I have tried using other commands and methods that don't involve using dask like the module ijson and the whole prefix, value thing(check commented out part of following code screenshot). None of the alternatives seem as swift and efficient as the dask.bag method given the size of my files. An ideal solution would be finding a way to get rid of the None rows issues.

import dask.bag as db
import json
import gzip
import pandas as pd
import ijson as ij
path="etl/mar2018/mongo-feedback-2018-03-05.json.gz"
# pd.read_json(path)
# b=ij.parse(path)
# print(b)

# def parse_json(json_filename):
#     with gzip.open(path,'rt', encoding='utf-8') as input_file:
# #     with open(json_filename, 'rb') 
#         # load json iteratively
#         parser = ijson.parse(input_file)
# #     return ij.items(parser)
#         for prefix, event, value in parser:
#             if prefix=='screen':
#                 print(value)
# #             print(prefix)
# #             print('prefix={}, event={}, value={}'.format(prefix, event, value))
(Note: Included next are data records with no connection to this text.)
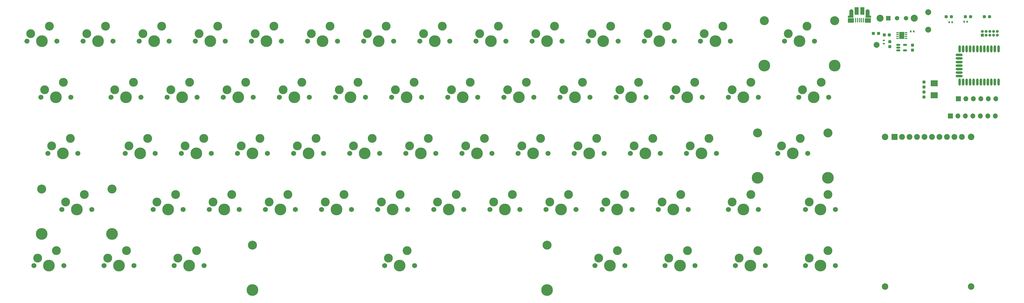
<source format=gbr>
%TF.GenerationSoftware,KiCad,Pcbnew,7.0.7*%
%TF.CreationDate,2023-10-31T18:53:21-05:00*%
%TF.ProjectId,KeyboardPCB,4b657962-6f61-4726-9450-43422e6b6963,rev?*%
%TF.SameCoordinates,Original*%
%TF.FileFunction,Soldermask,Top*%
%TF.FilePolarity,Negative*%
%FSLAX46Y46*%
G04 Gerber Fmt 4.6, Leading zero omitted, Abs format (unit mm)*
G04 Created by KiCad (PCBNEW 7.0.7) date 2023-10-31 18:53:21*
%MOMM*%
%LPD*%
G01*
G04 APERTURE LIST*
G04 Aperture macros list*
%AMRoundRect*
0 Rectangle with rounded corners*
0 $1 Rounding radius*
0 $2 $3 $4 $5 $6 $7 $8 $9 X,Y pos of 4 corners*
0 Add a 4 corners polygon primitive as box body*
4,1,4,$2,$3,$4,$5,$6,$7,$8,$9,$2,$3,0*
0 Add four circle primitives for the rounded corners*
1,1,$1+$1,$2,$3*
1,1,$1+$1,$4,$5*
1,1,$1+$1,$6,$7*
1,1,$1+$1,$8,$9*
0 Add four rect primitives between the rounded corners*
20,1,$1+$1,$2,$3,$4,$5,0*
20,1,$1+$1,$4,$5,$6,$7,0*
20,1,$1+$1,$6,$7,$8,$9,0*
20,1,$1+$1,$8,$9,$2,$3,0*%
G04 Aperture macros list end*
%ADD10C,2.200000*%
%ADD11RoundRect,0.102000X-0.889000X0.889000X-0.889000X-0.889000X0.889000X-0.889000X0.889000X0.889000X0*%
%ADD12C,1.982000*%
%ADD13C,1.701800*%
%ADD14C,3.000000*%
%ADD15C,3.987800*%
%ADD16RoundRect,0.237500X-0.287500X-0.237500X0.287500X-0.237500X0.287500X0.237500X-0.287500X0.237500X0*%
%ADD17RoundRect,0.150000X-0.512500X-0.150000X0.512500X-0.150000X0.512500X0.150000X-0.512500X0.150000X0*%
%ADD18RoundRect,0.237500X0.300000X0.237500X-0.300000X0.237500X-0.300000X-0.237500X0.300000X-0.237500X0*%
%ADD19R,2.400000X2.000000*%
%ADD20RoundRect,0.237500X0.237500X-0.300000X0.237500X0.300000X-0.237500X0.300000X-0.237500X-0.300000X0*%
%ADD21O,0.800000X2.400000*%
%ADD22O,2.400000X0.800000*%
%ADD23C,3.048000*%
%ADD24R,1.700000X1.700000*%
%ADD25O,1.700000X1.700000*%
%ADD26RoundRect,0.135000X-0.135000X-0.185000X0.135000X-0.185000X0.135000X0.185000X-0.135000X0.185000X0*%
%ADD27R,0.850000X0.350000*%
%ADD28R,1.700000X2.450000*%
%ADD29R,1.000000X1.000000*%
%ADD30O,1.000000X1.000000*%
%ADD31RoundRect,0.135000X-0.185000X0.135000X-0.185000X-0.135000X0.185000X-0.135000X0.185000X0.135000X0*%
%ADD32R,1.515000X1.515000*%
%ADD33C,1.515000*%
%ADD34C,2.385000*%
%ADD35C,2.000000*%
%ADD36R,0.400000X1.650000*%
%ADD37R,1.825000X0.700000*%
%ADD38R,2.000000X1.500000*%
%ADD39R,1.350000X2.000000*%
%ADD40O,1.350000X1.700000*%
%ADD41O,1.100000X1.500000*%
%ADD42R,1.430000X2.500000*%
%ADD43RoundRect,0.237500X-0.237500X0.300000X-0.237500X-0.300000X0.237500X-0.300000X0.237500X0.300000X0*%
G04 APERTURE END LIST*
D10*
%TO.C,U3*%
X685000000Y-216900000D03*
X655790000Y-216900000D03*
X685000000Y-267700000D03*
X655790000Y-267700000D03*
D11*
X658965000Y-216900000D03*
D12*
X661505000Y-216900000D03*
X664045000Y-216900000D03*
X666585000Y-216900000D03*
X669125000Y-216900000D03*
X671665000Y-216900000D03*
X674205000Y-216900000D03*
X676745000Y-216900000D03*
X679285000Y-216900000D03*
X681825000Y-216900000D03*
%TD*%
D13*
%TO.C,K39*%
X569305500Y-222504000D03*
D14*
X570575500Y-219964000D03*
D15*
X574385500Y-222504000D03*
D14*
X576925500Y-217424000D03*
D13*
X579465500Y-222504000D03*
%TD*%
D16*
%TO.C,D9*%
X689523000Y-176079000D03*
X691273000Y-176079000D03*
%TD*%
D13*
%TO.C,K4*%
X421668000Y-184404000D03*
D14*
X422938000Y-181864000D03*
D15*
X426748000Y-184404000D03*
D14*
X429288000Y-179324000D03*
D13*
X431828000Y-184404000D03*
%TD*%
%TO.C,K38*%
X550255500Y-222504000D03*
D14*
X551525500Y-219964000D03*
D15*
X555335500Y-222504000D03*
D14*
X557875500Y-217424000D03*
D13*
X560415500Y-222504000D03*
%TD*%
D17*
%TO.C,U2*%
X660262500Y-185650000D03*
X660262500Y-186600000D03*
X660262500Y-187550000D03*
X662537500Y-187550000D03*
X662537500Y-185650000D03*
%TD*%
D18*
%TO.C,C17*%
X657262500Y-182300000D03*
X655537500Y-182300000D03*
%TD*%
D13*
%TO.C,K32*%
X435955500Y-222504000D03*
D14*
X437225500Y-219964000D03*
D15*
X441035500Y-222504000D03*
D14*
X443575500Y-217424000D03*
D13*
X446115500Y-222504000D03*
%TD*%
%TO.C,K56*%
X390714260Y-260604000D03*
D14*
X391984260Y-258064000D03*
D15*
X395794260Y-260604000D03*
D14*
X398334260Y-255524000D03*
D13*
X400874260Y-260604000D03*
%TD*%
D19*
%TO.C,X2*%
X672500000Y-198737500D03*
X672500000Y-202737500D03*
%TD*%
D13*
%TO.C,K50*%
X540730500Y-241554000D03*
D14*
X542000500Y-239014000D03*
D15*
X545810500Y-241554000D03*
D14*
X548350500Y-236474000D03*
D13*
X550890500Y-241554000D03*
%TD*%
%TO.C,K46*%
X464530500Y-241554000D03*
D14*
X465800500Y-239014000D03*
D15*
X469610500Y-241554000D03*
D14*
X472150500Y-236474000D03*
D13*
X474690500Y-241554000D03*
%TD*%
D20*
%TO.C,C8*%
X669000000Y-200000000D03*
X669000000Y-198275000D03*
%TD*%
D13*
%TO.C,K17*%
X412143000Y-203454000D03*
D14*
X413413000Y-200914000D03*
D15*
X417223000Y-203454000D03*
D14*
X419763000Y-198374000D03*
D13*
X422303000Y-203454000D03*
%TD*%
D21*
%TO.C,IC2*%
X694273000Y-187029000D03*
X693073000Y-187029000D03*
X691873000Y-187029000D03*
X690673000Y-187029000D03*
X689473000Y-187029000D03*
X688273000Y-187029000D03*
X687073000Y-187029000D03*
X685873000Y-187029000D03*
X684673000Y-187029000D03*
X683473000Y-187029000D03*
X682273000Y-187029000D03*
X681073000Y-187029000D03*
D22*
X680973000Y-189079000D03*
X680973000Y-190279000D03*
X680973000Y-191479000D03*
X680973000Y-192679000D03*
X680973000Y-193879000D03*
X680973000Y-195079000D03*
X680973000Y-196279000D03*
D21*
X681073000Y-198329000D03*
X682273000Y-198329000D03*
X683473000Y-198329000D03*
X684673000Y-198329000D03*
X685873000Y-198329000D03*
X687073000Y-198329000D03*
X688273000Y-198329000D03*
X689473000Y-198329000D03*
X690673000Y-198329000D03*
X691873000Y-198329000D03*
X693073000Y-198329000D03*
X694273000Y-198329000D03*
%TD*%
D23*
%TO.C,K14*%
X614835000Y-177419000D03*
D15*
X614835000Y-192659000D03*
D13*
X621693000Y-184404000D03*
D14*
X622963000Y-181864000D03*
D15*
X626773000Y-184404000D03*
D14*
X629313000Y-179324000D03*
D13*
X631853000Y-184404000D03*
D23*
X638711000Y-177419000D03*
D15*
X638711000Y-192659000D03*
%TD*%
D13*
%TO.C,K2*%
X383568000Y-184404000D03*
D14*
X384838000Y-181864000D03*
D15*
X388648000Y-184404000D03*
D14*
X391188000Y-179324000D03*
D13*
X393728000Y-184404000D03*
%TD*%
D18*
%TO.C,C19*%
X653562500Y-181800000D03*
X651837500Y-181800000D03*
%TD*%
D13*
%TO.C,K48*%
X502630500Y-241554000D03*
D14*
X503900500Y-239014000D03*
D15*
X507710500Y-241554000D03*
D14*
X510250500Y-236474000D03*
D13*
X512790500Y-241554000D03*
%TD*%
D24*
%TO.C,J3*%
X680673000Y-203979000D03*
D25*
X683213000Y-203979000D03*
X685753000Y-203979000D03*
X688293000Y-203979000D03*
X690833000Y-203979000D03*
X693373000Y-203979000D03*
%TD*%
D13*
%TO.C,K23*%
X526443000Y-203454000D03*
D14*
X527713000Y-200914000D03*
D15*
X531523000Y-203454000D03*
D14*
X534063000Y-198374000D03*
D13*
X536603000Y-203454000D03*
%TD*%
%TO.C,K1*%
X364518000Y-184404000D03*
D14*
X365788000Y-181864000D03*
D15*
X369598000Y-184404000D03*
D14*
X372138000Y-179324000D03*
D13*
X374678000Y-184404000D03*
%TD*%
%TO.C,K31*%
X416905500Y-222504000D03*
D14*
X418175500Y-219964000D03*
D15*
X421985500Y-222504000D03*
D14*
X424525500Y-217424000D03*
D13*
X427065500Y-222504000D03*
%TD*%
%TO.C,K51*%
X559780500Y-241554000D03*
D14*
X561050500Y-239014000D03*
D15*
X564860500Y-241554000D03*
D14*
X567400500Y-236474000D03*
D13*
X569940500Y-241554000D03*
%TD*%
%TO.C,K54*%
X628778000Y-241554000D03*
D14*
X630048000Y-239014000D03*
D15*
X633858000Y-241554000D03*
D14*
X636398000Y-236474000D03*
D13*
X638938000Y-241554000D03*
%TD*%
D20*
%TO.C,C16*%
X665100000Y-187462500D03*
X665100000Y-185737500D03*
%TD*%
D13*
%TO.C,K61*%
X604965500Y-260604000D03*
D14*
X606235500Y-258064000D03*
D15*
X610045500Y-260604000D03*
D14*
X612585500Y-255524000D03*
D13*
X615125500Y-260604000D03*
%TD*%
%TO.C,K29*%
X371663020Y-222504000D03*
D14*
X372933020Y-219964000D03*
D15*
X376743020Y-222504000D03*
D14*
X379283020Y-217424000D03*
D13*
X381823020Y-222504000D03*
%TD*%
%TO.C,K33*%
X455005500Y-222504000D03*
D14*
X456275500Y-219964000D03*
D15*
X460085500Y-222504000D03*
D14*
X462625500Y-217424000D03*
D13*
X465165500Y-222504000D03*
%TD*%
%TO.C,K8*%
X497868000Y-184404000D03*
D14*
X499138000Y-181864000D03*
D15*
X502948000Y-184404000D03*
D14*
X505488000Y-179324000D03*
D13*
X508028000Y-184404000D03*
%TD*%
%TO.C,K44*%
X426430500Y-241554000D03*
D14*
X427700500Y-239014000D03*
D15*
X431510500Y-241554000D03*
D14*
X434050500Y-236474000D03*
D13*
X436590500Y-241554000D03*
%TD*%
%TO.C,K3*%
X402618000Y-184404000D03*
D14*
X403888000Y-181864000D03*
D15*
X407698000Y-184404000D03*
D14*
X410238000Y-179324000D03*
D13*
X412778000Y-184404000D03*
%TD*%
%TO.C,K5*%
X440718000Y-184404000D03*
D14*
X441988000Y-181864000D03*
D15*
X445798000Y-184404000D03*
D14*
X448338000Y-179324000D03*
D13*
X450878000Y-184404000D03*
%TD*%
%TO.C,K10*%
X535968000Y-184404000D03*
D14*
X537238000Y-181864000D03*
D15*
X541048000Y-184404000D03*
D14*
X543588000Y-179324000D03*
D13*
X546128000Y-184404000D03*
%TD*%
%TO.C,K28*%
X626455500Y-203454000D03*
D14*
X627725500Y-200914000D03*
D15*
X631535500Y-203454000D03*
D14*
X634075500Y-198374000D03*
D13*
X636615500Y-203454000D03*
%TD*%
%TO.C,K7*%
X478818000Y-184404000D03*
D14*
X480088000Y-181864000D03*
D15*
X483898000Y-184404000D03*
D14*
X486438000Y-179324000D03*
D13*
X488978000Y-184404000D03*
%TD*%
%TO.C,K59*%
X557340500Y-260604000D03*
D14*
X558610500Y-258064000D03*
D15*
X562420500Y-260604000D03*
D14*
X564960500Y-255524000D03*
D13*
X567500500Y-260604000D03*
%TD*%
%TO.C,K11*%
X555018000Y-184404000D03*
D14*
X556288000Y-181864000D03*
D15*
X560098000Y-184404000D03*
D14*
X562638000Y-179324000D03*
D13*
X565178000Y-184404000D03*
%TD*%
D26*
%TO.C,R7*%
X664480000Y-181100000D03*
X665500000Y-181100000D03*
%TD*%
D13*
%TO.C,K18*%
X431193000Y-203454000D03*
D14*
X432463000Y-200914000D03*
D15*
X436273000Y-203454000D03*
D14*
X438813000Y-198374000D03*
D13*
X441353000Y-203454000D03*
%TD*%
D26*
%TO.C,R10*%
X682590000Y-177800000D03*
X683610000Y-177800000D03*
%TD*%
%TO.C,R6*%
X677580000Y-178000000D03*
X678600000Y-178000000D03*
%TD*%
D13*
%TO.C,K40*%
X588355500Y-222504000D03*
D14*
X589625500Y-219964000D03*
D15*
X593435500Y-222504000D03*
D14*
X595975500Y-217424000D03*
D13*
X598515500Y-222504000D03*
%TD*%
%TO.C,K16*%
X393093000Y-203454000D03*
D14*
X394363000Y-200914000D03*
D15*
X398173000Y-203454000D03*
D14*
X400713000Y-198374000D03*
D13*
X403253000Y-203454000D03*
%TD*%
%TO.C,K6*%
X459768000Y-184404000D03*
D14*
X461038000Y-181864000D03*
D15*
X464848000Y-184404000D03*
D14*
X467388000Y-179324000D03*
D13*
X469928000Y-184404000D03*
%TD*%
%TO.C,K37*%
X531205500Y-222504000D03*
D14*
X532475500Y-219964000D03*
D15*
X536285500Y-222504000D03*
D14*
X538825500Y-217424000D03*
D13*
X541365500Y-222504000D03*
%TD*%
D27*
%TO.C,IC1*%
X662900000Y-183450000D03*
X662900000Y-182800000D03*
X662900000Y-182150000D03*
X662900000Y-181500000D03*
X660000000Y-181500000D03*
X660000000Y-182150000D03*
X660000000Y-182800000D03*
X660000000Y-183450000D03*
D28*
X661450000Y-182475000D03*
%TD*%
D13*
%TO.C,K35*%
X493105500Y-222504000D03*
D14*
X494375500Y-219964000D03*
D15*
X498185500Y-222504000D03*
D14*
X500725500Y-217424000D03*
D13*
X503265500Y-222504000D03*
%TD*%
%TO.C,K21*%
X488343000Y-203454000D03*
D14*
X489613000Y-200914000D03*
D15*
X493423000Y-203454000D03*
D14*
X495963000Y-198374000D03*
D13*
X498503000Y-203454000D03*
%TD*%
%TO.C,K13*%
X593118000Y-184404000D03*
D14*
X594388000Y-181864000D03*
D15*
X598198000Y-184404000D03*
D14*
X600738000Y-179324000D03*
D13*
X603278000Y-184404000D03*
%TD*%
%TO.C,K53*%
X602643000Y-241554000D03*
D14*
X603913000Y-239014000D03*
D15*
X607723000Y-241554000D03*
D14*
X610263000Y-236474000D03*
D13*
X612803000Y-241554000D03*
%TD*%
D23*
%TO.C,K58*%
X441035500Y-253619000D03*
D15*
X441035500Y-268859000D03*
D13*
X485955500Y-260604000D03*
D14*
X487225500Y-258064000D03*
D15*
X491035500Y-260604000D03*
D14*
X493575500Y-255524000D03*
D13*
X496115500Y-260604000D03*
D23*
X541035500Y-253619000D03*
D15*
X541035500Y-268859000D03*
%TD*%
D13*
%TO.C,K19*%
X450243000Y-203454000D03*
D14*
X451513000Y-200914000D03*
D15*
X455323000Y-203454000D03*
D14*
X457863000Y-198374000D03*
D13*
X460403000Y-203454000D03*
%TD*%
%TO.C,K47*%
X483580500Y-241554000D03*
D14*
X484850500Y-239014000D03*
D15*
X488660500Y-241554000D03*
D14*
X491200500Y-236474000D03*
D13*
X493740500Y-241554000D03*
%TD*%
D29*
%TO.C,J4*%
X688793000Y-182349000D03*
D30*
X688793000Y-181079000D03*
X690063000Y-182349000D03*
X690063000Y-181079000D03*
X691333000Y-182349000D03*
X691333000Y-181079000D03*
X692603000Y-182349000D03*
X692603000Y-181079000D03*
X693873000Y-182349000D03*
X693873000Y-181079000D03*
%TD*%
D13*
%TO.C,K36*%
X512155500Y-222504000D03*
D14*
X513425500Y-219964000D03*
D15*
X517235500Y-222504000D03*
D14*
X519775500Y-217424000D03*
D13*
X522315500Y-222504000D03*
%TD*%
%TO.C,K30*%
X397855500Y-222504000D03*
D14*
X399125500Y-219964000D03*
D15*
X402935500Y-222504000D03*
D14*
X405475500Y-217424000D03*
D13*
X408015500Y-222504000D03*
%TD*%
%TO.C,K15*%
X369280500Y-203454000D03*
D14*
X370550500Y-200914000D03*
D15*
X374360500Y-203454000D03*
D14*
X376900500Y-198374000D03*
D13*
X379440500Y-203454000D03*
%TD*%
D23*
%TO.C,K41*%
X612485500Y-215519000D03*
D15*
X612485500Y-230759000D03*
D13*
X619343500Y-222504000D03*
D14*
X620613500Y-219964000D03*
D15*
X624423500Y-222504000D03*
D14*
X626963500Y-217424000D03*
D13*
X629503500Y-222504000D03*
D23*
X636361500Y-215519000D03*
D15*
X636361500Y-230759000D03*
%TD*%
D24*
%TO.C,J2*%
X678000000Y-209800000D03*
D25*
X680540000Y-209800000D03*
X683080000Y-209800000D03*
X685620000Y-209800000D03*
X688160000Y-209800000D03*
X690700000Y-209800000D03*
X693240000Y-209800000D03*
%TD*%
D16*
%TO.C,D20*%
X683058000Y-176079000D03*
X684808000Y-176079000D03*
%TD*%
D13*
%TO.C,K45*%
X445480500Y-241554000D03*
D14*
X446750500Y-239014000D03*
D15*
X450560500Y-241554000D03*
D14*
X453100500Y-236474000D03*
D13*
X455640500Y-241554000D03*
%TD*%
%TO.C,K22*%
X507393000Y-203454000D03*
D14*
X508663000Y-200914000D03*
D15*
X512473000Y-203454000D03*
D14*
X515013000Y-198374000D03*
D13*
X517553000Y-203454000D03*
%TD*%
%TO.C,K20*%
X469293000Y-203454000D03*
D14*
X470563000Y-200914000D03*
D15*
X474373000Y-203454000D03*
D14*
X476913000Y-198374000D03*
D13*
X479453000Y-203454000D03*
%TD*%
D31*
%TO.C,R2*%
X655400000Y-184190000D03*
X655400000Y-185210000D03*
%TD*%
D23*
%TO.C,K42*%
X369567520Y-234569000D03*
D15*
X369567520Y-249809000D03*
D13*
X376425520Y-241554000D03*
D14*
X377695520Y-239014000D03*
D15*
X381505520Y-241554000D03*
D14*
X384045520Y-236474000D03*
D13*
X386585520Y-241554000D03*
D23*
X393443520Y-234569000D03*
D15*
X393443520Y-249809000D03*
%TD*%
D13*
%TO.C,K62*%
X628778000Y-260604000D03*
D14*
X630048000Y-258064000D03*
D15*
X633858000Y-260604000D03*
D14*
X636398000Y-255524000D03*
D13*
X638938000Y-260604000D03*
%TD*%
D16*
%TO.C,D71*%
X676525000Y-176100000D03*
X678275000Y-176100000D03*
%TD*%
D13*
%TO.C,K49*%
X521680500Y-241554000D03*
D14*
X522950500Y-239014000D03*
D15*
X526760500Y-241554000D03*
D14*
X529300500Y-236474000D03*
D13*
X531840500Y-241554000D03*
%TD*%
%TO.C,K43*%
X407380500Y-241554000D03*
D14*
X408650500Y-239014000D03*
D15*
X412460500Y-241554000D03*
D14*
X415000500Y-236474000D03*
D13*
X417540500Y-241554000D03*
%TD*%
%TO.C,K52*%
X578830500Y-241554000D03*
D14*
X580100500Y-239014000D03*
D15*
X583910500Y-241554000D03*
D14*
X586450500Y-236474000D03*
D13*
X588990500Y-241554000D03*
%TD*%
%TO.C,K25*%
X564543000Y-203454000D03*
D14*
X565813000Y-200914000D03*
D15*
X569623000Y-203454000D03*
D14*
X572163000Y-198374000D03*
D13*
X574703000Y-203454000D03*
%TD*%
D32*
%TO.C,SW2*%
X656873000Y-176579000D03*
D33*
X659873000Y-176579000D03*
X662873000Y-176579000D03*
D34*
X654073000Y-176579000D03*
X665673000Y-176579000D03*
%TD*%
D13*
%TO.C,K57*%
X414528000Y-260604000D03*
D14*
X415798000Y-258064000D03*
D15*
X419608000Y-260604000D03*
D14*
X422148000Y-255524000D03*
D13*
X424688000Y-260604000D03*
%TD*%
D35*
%TO.C,REF\u002A\u002A*%
X652900000Y-185700000D03*
%TD*%
D36*
%TO.C,J1*%
X648425000Y-177279000D03*
X647775000Y-177279000D03*
X647125000Y-177279000D03*
X646475000Y-177279000D03*
X645825000Y-177279000D03*
D37*
X650075000Y-176079000D03*
D38*
X649975000Y-177379000D03*
D39*
X649855000Y-175329000D03*
D40*
X649855000Y-174399000D03*
D41*
X649545000Y-177399000D03*
D42*
X648085000Y-174129000D03*
X646165000Y-174129000D03*
D41*
X644705000Y-177399000D03*
D40*
X644395000Y-174399000D03*
D39*
X644375000Y-175329000D03*
D38*
X644225000Y-177399000D03*
D37*
X644125000Y-176079000D03*
%TD*%
D13*
%TO.C,K26*%
X583593000Y-203454000D03*
D14*
X584863000Y-200914000D03*
D15*
X588673000Y-203454000D03*
D14*
X591213000Y-198374000D03*
D13*
X593753000Y-203454000D03*
%TD*%
D20*
%TO.C,C15*%
X657400000Y-186262500D03*
X657400000Y-184537500D03*
%TD*%
D43*
%TO.C,C9*%
X669000000Y-201675000D03*
X669000000Y-203400000D03*
%TD*%
D13*
%TO.C,K34*%
X474055500Y-222504000D03*
D14*
X475325500Y-219964000D03*
D15*
X479135500Y-222504000D03*
D14*
X481675500Y-217424000D03*
D13*
X484215500Y-222504000D03*
%TD*%
%TO.C,K27*%
X602643000Y-203454000D03*
D14*
X603913000Y-200914000D03*
D15*
X607723000Y-203454000D03*
D14*
X610263000Y-198374000D03*
D13*
X612803000Y-203454000D03*
%TD*%
%TO.C,K24*%
X545493000Y-203454000D03*
D14*
X546763000Y-200914000D03*
D15*
X550573000Y-203454000D03*
D14*
X553113000Y-198374000D03*
D13*
X555653000Y-203454000D03*
%TD*%
%TO.C,K55*%
X366900520Y-260604000D03*
D14*
X368170520Y-258064000D03*
D15*
X371980520Y-260604000D03*
D14*
X374520520Y-255524000D03*
D13*
X377060520Y-260604000D03*
%TD*%
%TO.C,K60*%
X581153000Y-260604000D03*
D14*
X582423000Y-258064000D03*
D15*
X586233000Y-260604000D03*
D14*
X588773000Y-255524000D03*
D13*
X591313000Y-260604000D03*
%TD*%
%TO.C,K12*%
X574068000Y-184404000D03*
D14*
X575338000Y-181864000D03*
D15*
X579148000Y-184404000D03*
D14*
X581688000Y-179324000D03*
D13*
X584228000Y-184404000D03*
%TD*%
%TO.C,K9*%
X516918000Y-184404000D03*
D14*
X518188000Y-181864000D03*
D15*
X521998000Y-184404000D03*
D14*
X524538000Y-179324000D03*
D13*
X527078000Y-184404000D03*
%TD*%
D35*
%TO.C,J5*%
X670473000Y-174600000D03*
%TD*%
%TO.C,J6*%
X670473000Y-180500000D03*
%TD*%
M02*

</source>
# # if __name__ == '__main__':
# parse_json(path)
# b.head()
b=db.read_text(path).map(json.loads)
# b.to_dataframe()

# b=b.filter(lambda record: record['screen'])

# # for i in b:
# #     print(i)
# # 
def flatten(record):
        try:
            return{
                'userId': record['userId'],
                'expression':record['expression'],
                'platform':record['platform'],
                'country':record['country'],
                "date":record['date']['$date'],
                "cameraImageType":record['metadataMap']["cameraImageType"],
                "screen":record['screen']
            }
        except KeyError:
            pass
df=b.map(flatten)
df.take(5)


# df.remove(None)
def filter1(record):
    if record is None:
        return record

# df.to_textfiles()
# .to_dataframe()
# p=df.map(filter1)
# df1=df-p

# # df.compute()
# # df.notnull().take(10)

# # df.dropna(how='all')
# # df.head(50)
# # p=filter(None,df)
# # list(b.filter('screen'))
# # b.count().compute()
# p=df.to_csv()
# d=df.dropna()

# d.head()

# # b.filter(lambda record: record['screen']=='CAMERA').take(10)

(None, None, {'userId': 'foo', 'expression': 'bar', 'platform': 'IOS', 'country': 'GT', 'date': '2018-03-04T22:58:18.000Z', 'cameraImageType': 'typed', 'screen': 'CAMERA'}, None, None)enter image description here


Solution

  • If I understand correctly, your bag contains some elements with real data as dictionaries and some with just the value None, where the keys could not be found - you would like to keep only the real data.

    I would use the filter method:

    b2 = b.map(flatten).filter(bool)
    

    (or, to be more explicit, replace bool with lambda x: x is not None; this is a function which specifies whether you want to keep a given element or not)

    Then you can write this to files, or turn into a dataframe and perform further operations on it.